An alternative to serializing exceptions into SerializableError s could be defining a specific HTTP status code and/or custom header to indicate that a blocking timeout has occurred and/or clients should retry. This is used in practice e.g. in nginx, where a 495 indicates an error with a client’s SSL certificates.

This solution would be simpler than serializing exceptions; our existing AtlasDbErrorDecoder already switched on the status code returned in an HTTP response. However, we prefer not to introduce any custom status codes where feasible (since clients are unlikely to understand these status codes). A similar argument, though perhaps weaker, applies for headers as well.

## Consequences

#### BLOCK_FOR_AT_MOST Behaviour

After implementation of the above, lock requests that block for less than the idle timeout, or that are BLOCK_INDEFINITELY will behave correctly. However, lock requests that block for more than the idle timeout will be incorrect:

  1. Client A acquires lock L and repeatedly refreshes it

  2. (T = 0) Client B blocks on L; it wants to block for at most 45 seconds.

  3. (T = 30) Client B receives a BlockingTimeoutException, and retries - it blocks again on L for at most 45 seconds

  4. (T = 30k, for positive integer k) Client B receives a BlockingTimeoutException and retries on L…

They will actually behave like BLOCK_INDEFINITELY requests unless the client retries correctly, by suitably reducing the blocking duration of lock requests when retrying. We can implement this by having lock service clients modify their lock requests on retrying, though that should be the subject of a separate implementation and separate ADR (as there are some subtleties involving which sources of time one treats as authoritative, and it’s also not certain that an authoritative source of time is strictly necessary).

#### Exception Serialization

Exception serialization was changed.
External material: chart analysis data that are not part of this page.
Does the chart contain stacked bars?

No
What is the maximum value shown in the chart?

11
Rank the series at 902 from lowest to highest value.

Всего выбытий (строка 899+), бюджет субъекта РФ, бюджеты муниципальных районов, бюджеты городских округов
Previously, if contacting a node that was not the leader we would send a 503 with an empty response; otherwise, we would throw a FeignException with the underlying cause and stack trace as a string. We now serialize NotCurrentLeaderException and the new BlockingTimeoutException in a manner compatible with the Palantir [http-remoting library](https://github.com/palantir/http-remoting/), and throw an AtlasDbRemoteException including serialized information about said exception.
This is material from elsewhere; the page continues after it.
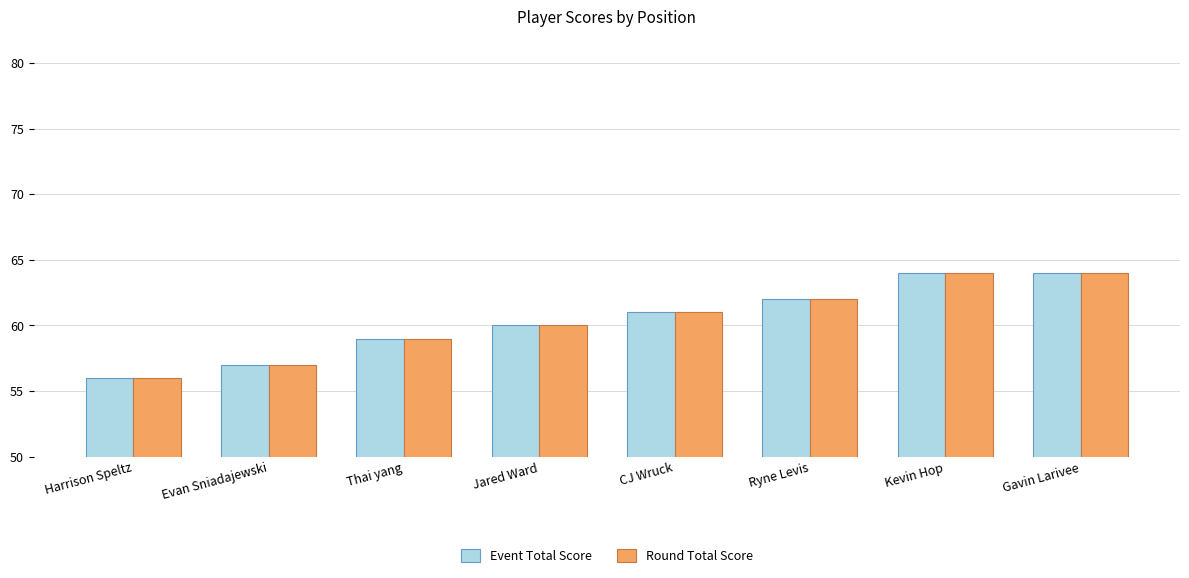

What value does the Event Total Score series have at Gavin Larivee?

64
This also means that receiving a 503 does not necessarily mean that one is not talking to the leader; one should interpret the message body of the HTTP response to see what caused said 503. We believe this is a positive change, as services may be unavailable for reasons other than not being the leader.

#### Fairness and Starvation

Lock requests were previously fair - that is, if thread A blocks on acquiring the LockServerSync for a given lock before thread B, then under normal circumstances (barring exceptions, interruption or leader election), A would acquire the lock before B. While this is still true at the thread synchronization level, it no longer necessarily holds at the application layer, since it is possible that A would timeout and be interrupted, the lock would become available and then B would grab it before A. As a consequence of this, starvation becomes possible. We believe this is acceptable, as lock requests remain fair as long as none of them blocks for longer than the idle timeout, and blocking for longer than the idle timeout is considered unexpected. Furthermore, under previous behaviour with HTTP/2, the lock request for A would never succeed as far as the client was concerned, owing to the retry problems flagged in [issue #1680](https://github.com/palantir/atlasdb/issues/1680). If clients not using HTTP/2 wish to avoid this behaviour, they need not use this feature at all (it is configurable).

#### Configuration

TimeLock has an additional configuration parameter, though this is non-breaking as we provide a sensible default.